Six signs that social is gaining ground as a marketing and customer service staple
Social media’s ever-increasing popularity as a business tool is no surprise. As customers increase their interest in and use of social to interact with each other and their preferred brands, a growing number of companies are in lock step—wooing those customers in social settings with marketing campaigns and customer support.
But these advances are just the beginning. Businesses have yet to use social to its full potential, according to “Social Media 2012: State of Adoption,” a study I conducted in collaboration with Esteban Kolsky. The following key findings highlight that potential.
Obstacles to adoption remain, but they are largely not technical. Executives “get it,” and younger people generally have more experience with social media and they get it too. Although some business leaders have concerns about legal issues and security, many haven’t figured out where in their organizations to first apply social media or which business processes to start with. So there’s plenty of opportunity for vendors and providers to show the way to do social well, including lessons learned, best practices, frameworks, and methodologies.
The usual suspects have the greatest adoption; for example, Twitter, Facebook, LinkedIn, plus the corporate blog and video. While these channels are important, they represent the last mile for social media use. Other activities, like capturing customer input, lag—and a strong case can be made that companies are building out their social strategies in a sequential process: from the customer in or from the data out.
Video and picture sharing are among the top social media. Many organizations have not yet adopted video as a messaging tool in part because it can be expensive and it requires additional expertise that must either be hired or bought on a consulting basis. But in other research, we’ve seen that organizations that have adopted video and sharing sites like YouTube and Vimeo are discovering strong ROI, especially in the sales and marketing process. Video sharing through links in social media is a natural fit and companies are eagerly adopting it.
Marketing and service have more uses for social media than does sales, so far. Customer service has more use cases for social media than the other two areas combined. Sales adoption is clustered around the early parts of the funnel such as prospecting and providing information. Marketers know that social is useful for capturing supplementary customer data and using it in nurturing programs. Customer service uses social media in a variety of situations for improving first-call resolution and providing correct information to customers.
Overall, marketing’s use of social media appears to be more sophisticated than either sales or service, as these two departments use social primarily for outbound communication. Marketing is at least beginning to collect customer input for data collection.
Social media has also made significant impacts inside the organization for communicating with and among employees. Its benefits include better employee feedback, greater individual participation in problem solving, and greater job satisfaction. Although people see easier recruiting benefits, they don’t see improvement in employee retention with social media. Nonetheless, a company’s positive experience with employee give-and-take through social media will give some the confidence they need to use social media in novel ways with customers to capture more feedback; internal successes will easily lead to further adoption of the technologies and to seek external use cases.
Content is still king.
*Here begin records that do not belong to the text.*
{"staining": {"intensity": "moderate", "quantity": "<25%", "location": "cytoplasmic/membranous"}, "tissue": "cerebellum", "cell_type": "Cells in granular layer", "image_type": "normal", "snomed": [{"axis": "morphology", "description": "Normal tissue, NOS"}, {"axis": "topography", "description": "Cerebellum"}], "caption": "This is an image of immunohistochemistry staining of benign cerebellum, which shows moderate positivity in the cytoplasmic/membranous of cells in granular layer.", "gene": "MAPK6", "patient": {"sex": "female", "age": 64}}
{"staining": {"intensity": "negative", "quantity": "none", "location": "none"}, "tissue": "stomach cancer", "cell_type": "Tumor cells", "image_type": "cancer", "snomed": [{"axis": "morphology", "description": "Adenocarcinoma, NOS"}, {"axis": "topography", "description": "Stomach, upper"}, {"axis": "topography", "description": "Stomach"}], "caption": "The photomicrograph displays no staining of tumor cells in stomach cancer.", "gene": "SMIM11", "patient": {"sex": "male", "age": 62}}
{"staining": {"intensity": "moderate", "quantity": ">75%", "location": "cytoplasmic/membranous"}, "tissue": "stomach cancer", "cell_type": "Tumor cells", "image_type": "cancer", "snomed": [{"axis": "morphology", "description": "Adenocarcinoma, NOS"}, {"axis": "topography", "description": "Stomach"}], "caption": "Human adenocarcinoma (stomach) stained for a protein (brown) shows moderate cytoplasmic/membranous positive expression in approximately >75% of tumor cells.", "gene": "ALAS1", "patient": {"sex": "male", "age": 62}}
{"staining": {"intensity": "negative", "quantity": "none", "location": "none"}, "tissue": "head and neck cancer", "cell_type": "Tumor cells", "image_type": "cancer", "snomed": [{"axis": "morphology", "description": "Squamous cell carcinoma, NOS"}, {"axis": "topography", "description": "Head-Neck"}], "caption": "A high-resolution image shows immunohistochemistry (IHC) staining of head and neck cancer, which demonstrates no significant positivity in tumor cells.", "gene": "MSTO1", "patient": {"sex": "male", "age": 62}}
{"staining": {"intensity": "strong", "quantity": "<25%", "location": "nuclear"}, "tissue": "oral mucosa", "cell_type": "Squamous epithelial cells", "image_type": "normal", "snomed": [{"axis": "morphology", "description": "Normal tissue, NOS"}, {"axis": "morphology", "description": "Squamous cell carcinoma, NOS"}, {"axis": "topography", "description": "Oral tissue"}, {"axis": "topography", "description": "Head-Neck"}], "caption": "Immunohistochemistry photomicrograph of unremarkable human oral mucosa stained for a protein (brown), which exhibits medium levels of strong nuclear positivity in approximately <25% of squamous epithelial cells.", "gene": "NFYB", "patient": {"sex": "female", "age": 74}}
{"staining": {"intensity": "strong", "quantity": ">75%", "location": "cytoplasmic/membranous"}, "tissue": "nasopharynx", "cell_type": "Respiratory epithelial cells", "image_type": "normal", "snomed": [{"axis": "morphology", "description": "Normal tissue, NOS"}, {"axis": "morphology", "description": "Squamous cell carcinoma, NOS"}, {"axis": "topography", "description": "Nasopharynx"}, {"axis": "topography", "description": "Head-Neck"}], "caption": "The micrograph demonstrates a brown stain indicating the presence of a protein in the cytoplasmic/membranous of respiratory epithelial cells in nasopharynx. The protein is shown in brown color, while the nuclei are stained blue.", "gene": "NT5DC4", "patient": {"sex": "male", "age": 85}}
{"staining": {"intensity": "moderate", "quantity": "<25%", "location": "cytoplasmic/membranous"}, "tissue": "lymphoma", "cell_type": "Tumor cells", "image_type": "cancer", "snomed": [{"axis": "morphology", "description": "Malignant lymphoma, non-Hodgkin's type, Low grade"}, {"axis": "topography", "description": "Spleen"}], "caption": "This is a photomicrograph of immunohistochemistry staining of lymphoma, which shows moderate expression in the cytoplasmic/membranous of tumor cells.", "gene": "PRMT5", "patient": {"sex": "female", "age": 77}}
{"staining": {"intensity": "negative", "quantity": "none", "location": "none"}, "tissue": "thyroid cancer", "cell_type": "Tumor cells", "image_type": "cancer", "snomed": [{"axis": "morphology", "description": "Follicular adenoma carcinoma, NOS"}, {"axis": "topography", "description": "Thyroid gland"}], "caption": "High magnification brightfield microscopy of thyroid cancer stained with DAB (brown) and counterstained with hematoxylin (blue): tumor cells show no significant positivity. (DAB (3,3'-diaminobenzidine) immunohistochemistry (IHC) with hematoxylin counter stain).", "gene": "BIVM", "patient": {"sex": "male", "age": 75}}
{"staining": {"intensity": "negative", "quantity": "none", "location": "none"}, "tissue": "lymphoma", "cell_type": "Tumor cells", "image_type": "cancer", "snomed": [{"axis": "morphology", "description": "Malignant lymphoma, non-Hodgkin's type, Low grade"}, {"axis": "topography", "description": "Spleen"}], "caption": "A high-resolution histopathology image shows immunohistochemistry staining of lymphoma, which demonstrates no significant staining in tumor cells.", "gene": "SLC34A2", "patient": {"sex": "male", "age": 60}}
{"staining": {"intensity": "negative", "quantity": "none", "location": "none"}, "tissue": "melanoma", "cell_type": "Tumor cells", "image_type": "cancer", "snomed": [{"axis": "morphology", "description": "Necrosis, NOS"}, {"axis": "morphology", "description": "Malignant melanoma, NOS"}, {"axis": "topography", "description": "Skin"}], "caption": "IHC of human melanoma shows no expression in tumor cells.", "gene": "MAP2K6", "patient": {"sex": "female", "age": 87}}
Ranking the three major social media sites for usefulness, Twitter is first followed by Facebook, and then LinkedIn. Interestingly, corporate blogs and product/service blogs are rated higher than the top three services in terms of content, perhaps indicating that people want specific content and they are not put off by content size or the time it might take to read or view it. So the three popular social tools might help get the conversation started but successful companies will quickly discover that they need more content for follow up.
Denis Pombriant is principle of Beagle Research Group.